Sixty-Second Guide to ... H.R. 1

Feb 11, 2019
In The News

We were curious to know more about H.R. 1, a voting and ethics bill making waves in Congress. So we asked Catie Edmondson, who covers Capitol Hill for The Times, to break it down for us: The first major piece of legislation House Democrats unveiled in their new majority is an ambitious, 600-page bill that reads like an anthology of liberal anti-corruption proposals. Intended to show voters that they are following through on their campaign pledges, the bill, called H.R. 1, has three overarching goals: to dismantle barriers to the ballot box, end big money in politics, and impose stricter ethics rules on government officials. It also, unsurprisingly, takes a few jabs at the president. The bill is so sprawling that even the SparkNotes version put out by its lead sponsor, Representative John Sarbanes, Democrat of Maryland, is a whopping 22 pages, divided into sections including “Voting,” “Campaign Finance,” and “Ethics.” Here are a few of the highlights. H.R. 1 would: Automatically register citizens to vote, require states to allow voters to register on the day of a federal election, make Election Day a federal employment holiday, require presidents and candidates for the nation’s highest offices to release their tax returns, create a matching system for small donations to campaigns, and ban campaign contributions from corporations with significant foreign ownership.
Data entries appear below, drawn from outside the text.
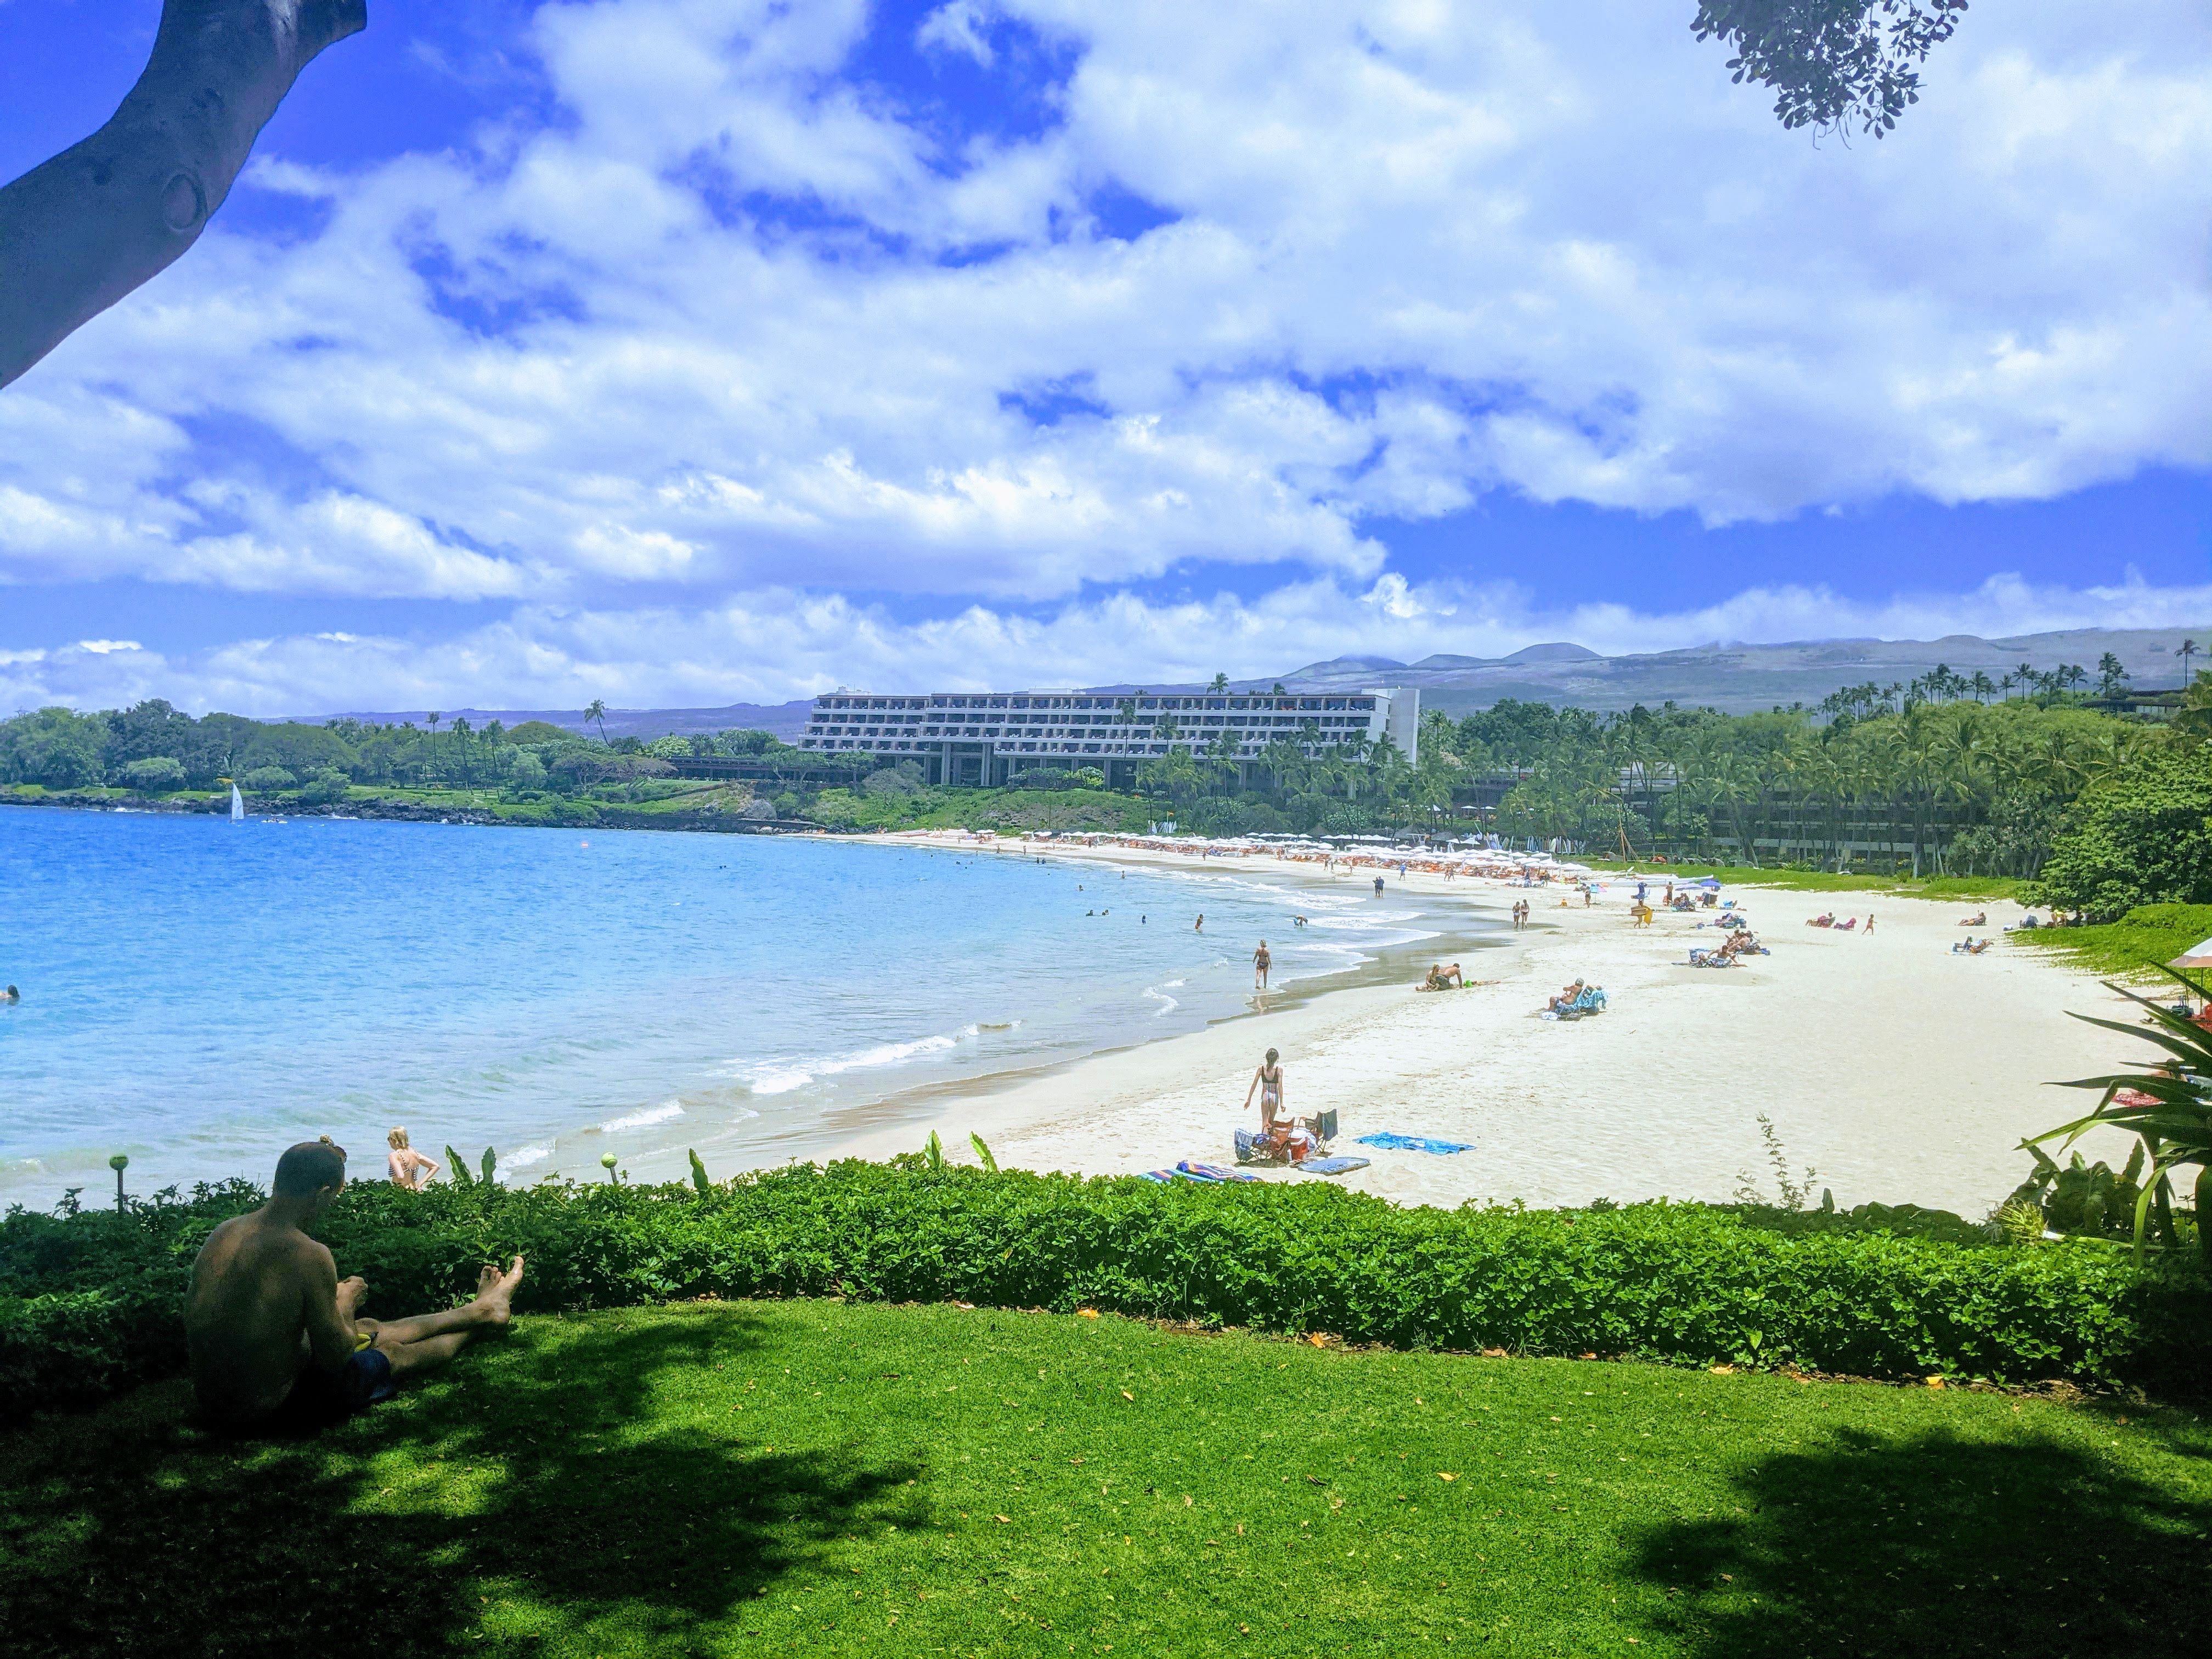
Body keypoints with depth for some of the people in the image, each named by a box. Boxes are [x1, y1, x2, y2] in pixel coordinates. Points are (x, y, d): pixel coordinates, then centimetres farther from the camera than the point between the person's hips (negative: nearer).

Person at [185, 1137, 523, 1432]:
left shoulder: (225, 1231, -4)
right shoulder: (308, 1256, -28)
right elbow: (336, 1359, -19)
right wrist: (345, 1303, -1)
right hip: (269, 1410, -7)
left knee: (370, 1328, 25)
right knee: (395, 1353, 19)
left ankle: (477, 1310, 46)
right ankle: (482, 1316, 45)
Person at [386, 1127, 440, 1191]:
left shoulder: (393, 1156, -8)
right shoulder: (414, 1152, 11)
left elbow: (400, 1177, -24)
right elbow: (436, 1166, 13)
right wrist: (420, 1183, 11)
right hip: (415, 1192, 6)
Opposing the bill has become a pet interest of Senator Mitch McConnell, the Republican majority leader. (He has dubbed it “the Democrat Politician Protection Act” and mused publicly that much of it is “probably” unconstitutional.) So it faces dim prospects in the Senate, making H.R. 1, as one of my colleagues put it, less a legislative vehicle than a political platform for the Democrats heading into 2020.